The Case Against Corporate Social Responsibility –

My good friend Robert Girling, Professor of business at Sonoma State University, sent me this article – and it certainly is provocative!

The Case Against Corporate Social Responsibility –

Here was my response to the article:

1. Companies were originally intended to serve the public interest. Vis “The Corporation.” That intention has been lost and distorted as profits have become the number one focus.

2.  The author is right, that when profits and interests align, the company can do well by doing good. But it is not only in that circumstance, as he leads us to believe.  His logic is uncomplicated – he abstracts the human decision making factor right out of the process. Companies are led by human beings, who have values, who make choices that cost as well as benefit the company all the time based on those values.

Sustainability is one of those values. In essence, by abstracting, he creates the same kind of illusion that he is accusing CSR fans of.

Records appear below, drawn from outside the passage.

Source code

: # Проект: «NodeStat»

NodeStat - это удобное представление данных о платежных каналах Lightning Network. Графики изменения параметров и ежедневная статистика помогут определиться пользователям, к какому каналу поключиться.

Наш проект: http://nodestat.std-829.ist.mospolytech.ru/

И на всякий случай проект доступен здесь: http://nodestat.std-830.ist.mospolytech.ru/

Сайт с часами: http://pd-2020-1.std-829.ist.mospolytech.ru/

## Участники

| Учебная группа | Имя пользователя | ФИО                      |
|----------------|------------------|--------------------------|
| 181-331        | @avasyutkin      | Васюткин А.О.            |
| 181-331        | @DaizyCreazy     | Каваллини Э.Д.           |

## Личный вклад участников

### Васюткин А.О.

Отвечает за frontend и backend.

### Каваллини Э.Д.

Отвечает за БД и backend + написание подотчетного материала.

3. Moving forward from the idea of shared values, companies have an imperative to include the public interest as part of their shared values. When they don’t, they become outright harmful to society – everything from the Industrial moguls of the 18th century, which include the sweatshops and toxins pouring into rivers that families eat from, to more recently Enron, which lost its focus and created tremendous damage. We lie to ourselves if we think that the values of the individuals within the organization do not have an impact on the decisions made by the organization. Thus, by including those values one of respect and restoration for our community and planet, we are ensuring not only our customer base but also our place in the world as respected organizations.

4. Governments and civil society are a key part of how we clarify what the public interest is, as the author points to in his conclusion. However, that is a dynamic process in conjunction with our public and privately held corporations. If we lose them from the conversation, citing reasons of “my only duty is to my shareholders”  then we have lost a critical piece of their contribution.

Finally, as Paul Hawken pointed out, business is an incredibly tremendous vehicle for change. I always think about how much of our creativity is funneled into advertising, a commercial endeavor, and how much behavior change that has wrought in the world. To abstract commercial entities out of the picture is a larger illusion than the one the author fearfully points to.